Infine Gabriele Gravina: “il presidente della Figc che continua a scivolare sulla buccia di banana Salernitana. Società di proprietà di Claudio Lotito, da oltre una stagione in evidente conflitto di interessi, essendo il Lotito contemporaneamente anche proprietario della Lazio”.

Bosco, ricordando che la scadenza irrevocabile per la vendita della società era il 5 dicembre con successiva proroga al 15, zittisce coloro che riferiscono che non ci sono offerte per il club:  “Chi lo dice, mente. Ci sono. Ma non sono quelle alle quali ambisce Lotito. L’eminenza grigia alle spalle dei garanti”.

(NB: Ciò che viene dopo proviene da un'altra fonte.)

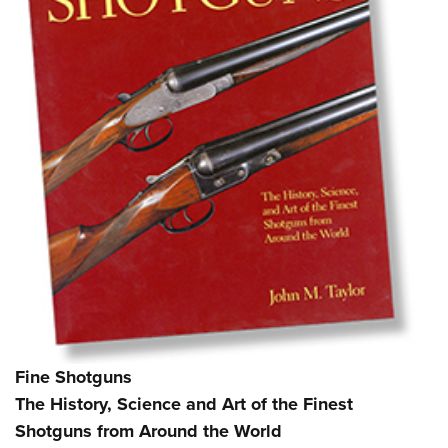
Fine Shotguns
The History, Science and Art of the Finest
Shotguns from Around the World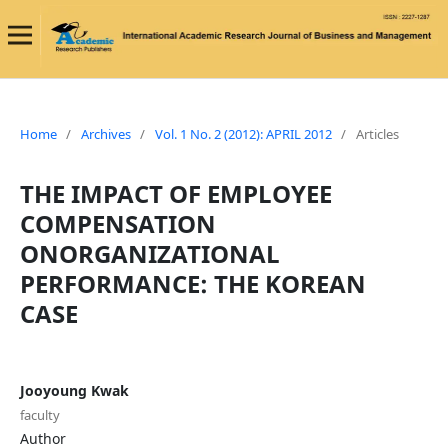
Home
/
Archives
/
Vol. 1 No. 2 (2012): APRIL 2012
/
Articles
THE IMPACT OF EMPLOYEE
COMPENSATION
ONORGANIZATIONAL
PERFORMANCE: THE KOREAN
CASE
Jooyoung Kwak
faculty
Author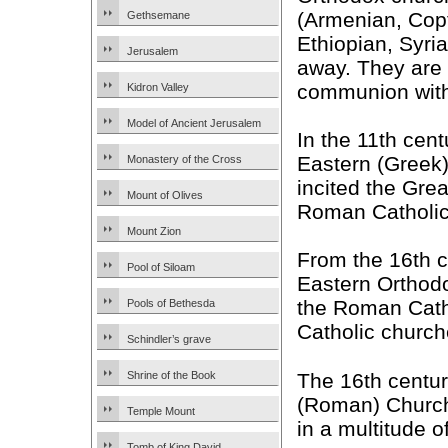
(Armenian, Copt
Gethsemane
Ethiopian, Syria
Jerusalem
away. They are s
communion with
Kidron Valley
Model of Ancient Jerusalem
In the 11th cen
Eastern (Greek)
Monastery of the Cross
incited the Gr
Mount of Olives
Roman Catholic
Mount Zion
From the 16th c
Pool of Siloam
Eastern Orthod
the Roman Cath
Pools of Bethesda
Catholic church
Schindler’s grave
The 16th centur
Shrine of the Book
(Roman) Church 
Temple Mount
in a multitude 
Tomb of King David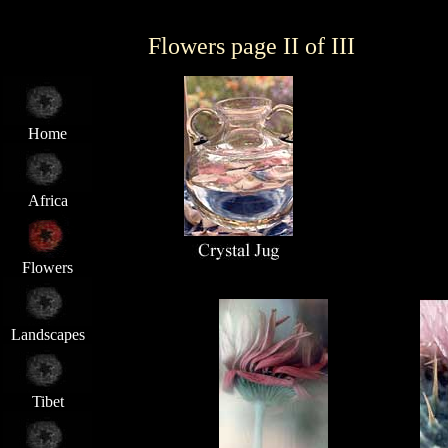
Flowers page II of III
Home
Africa
Flowers
Landscapes
Tibet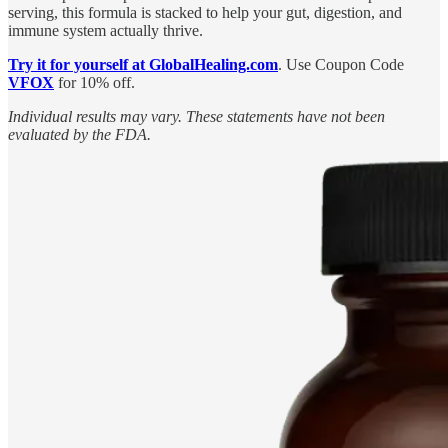
serving, this formula is stacked to help your gut, digestion, and
immune system actually thrive.
Try it for yourself at GlobalHealing.com
. Use Coupon Code
VFOX
for 10% off.
Individual results may vary. These statements have not been
evaluated by the FDA.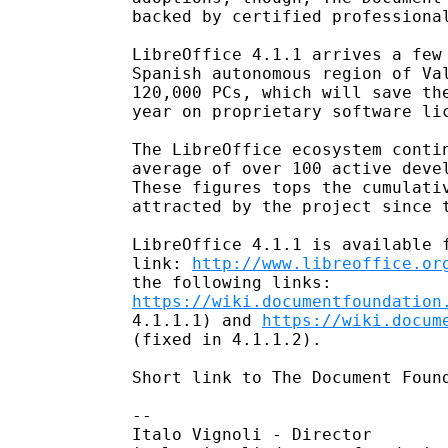
backed by certified professional
LibreOffice 4.1.1 arrives a few 
Spanish autonomous region of Val
120,000 PCs, which will save the
year on proprietary software lic
The LibreOffice ecosystem contin
average of over 100 active devel
These figures tops the cumulativ
attracted by the project since t
LibreOffice 4.1.1 is available f
link: 
http://www.libreoffice.or
https://wiki.documentfoundation
4.1.1.1) and 
https://wiki.docum
(fixed in 4.1.1.2).

Short link to The Document Foun
-- 

Italo Vignoli - Director
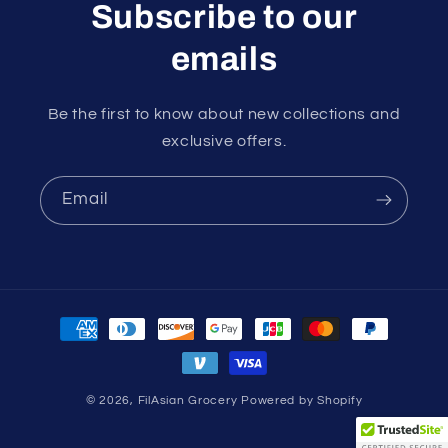
Subscribe to our
emails
Be the first to know about new collections and
exclusive offers.
Email
Payment
methods
© 2026,
FilAsian Grocery
Powered by Shopify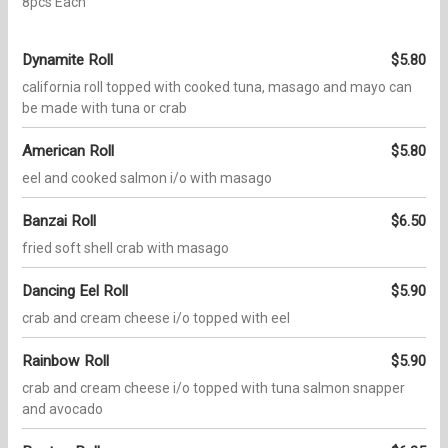
8pcs Each
Dynamite Roll
$5.80
california roll topped with cooked tuna, masago and mayo can
be made with tuna or crab
American Roll
$5.80
eel and cooked salmon i/o with masago
Banzai Roll
$6.50
fried soft shell crab with masago
Dancing Eel Roll
$5.90
crab and cream cheese i/o topped with eel
Rainbow Roll
$5.90
crab and cream cheese i/o topped with tuna salmon snapper
and avocado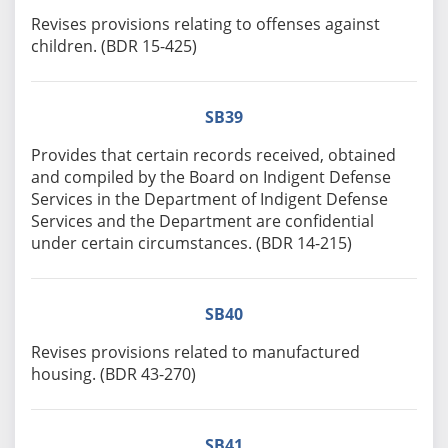
Revises provisions relating to offenses against
children. (BDR 15-425)
SB39
Provides that certain records received, obtained
and compiled by the Board on Indigent Defense
Services in the Department of Indigent Defense
Services and the Department are confidential
under certain circumstances. (BDR 14-215)
SB40
Revises provisions related to manufactured
housing. (BDR 43-270)
SB41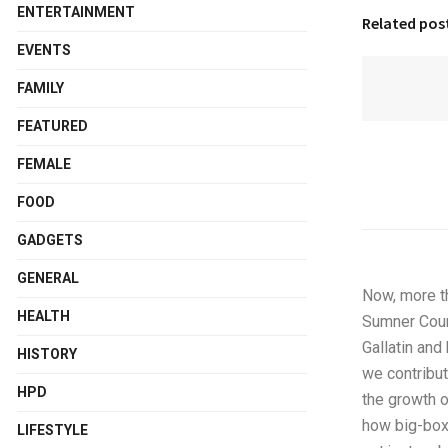
ENTERTAINMENT
Related pos
EVENTS
FAMILY
FEATURED
FEMALE
FOOD
GADGETS
GENERAL
Now, more t
HEALTH
Sumner Coun
Gallatin and
HISTORY
we contribut
HPD
the growth o
how big-box 
LIFESTYLE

Salernitana da “eliminare“ dal campionato? “Benché la società sembri candidata alla retrocessione, questa sarebbe una ingiustizia: la Salernitana non ha colpe per essere finita nelle mani di Lotito. E un campionato ridotto in corsa a 19 società, sarebbe ancora più falsato di quanto non sia finora stato, tuona il giornalista.

“Così la pensano anche le società che in Lega hanno votato per il salvataggio del club, almeno fino al termine della stagione. Quarto rinvio in pochi mesi. Piaccia o non piaccia a Gravina, questa è l’ennesima orrenda pagina prodotta dal calcio italiano. Temo non sarà l’ultima. Lotito, comunque, ha dichiarato di essere “ormai fuori dalla Salernitana“. A conferma di quanto azzeccato fosse il soprannome con il quale era (è?) conosciuto a Roma: Er Menzogna. Bellinazzo scripsit”, conclude lo scrittore.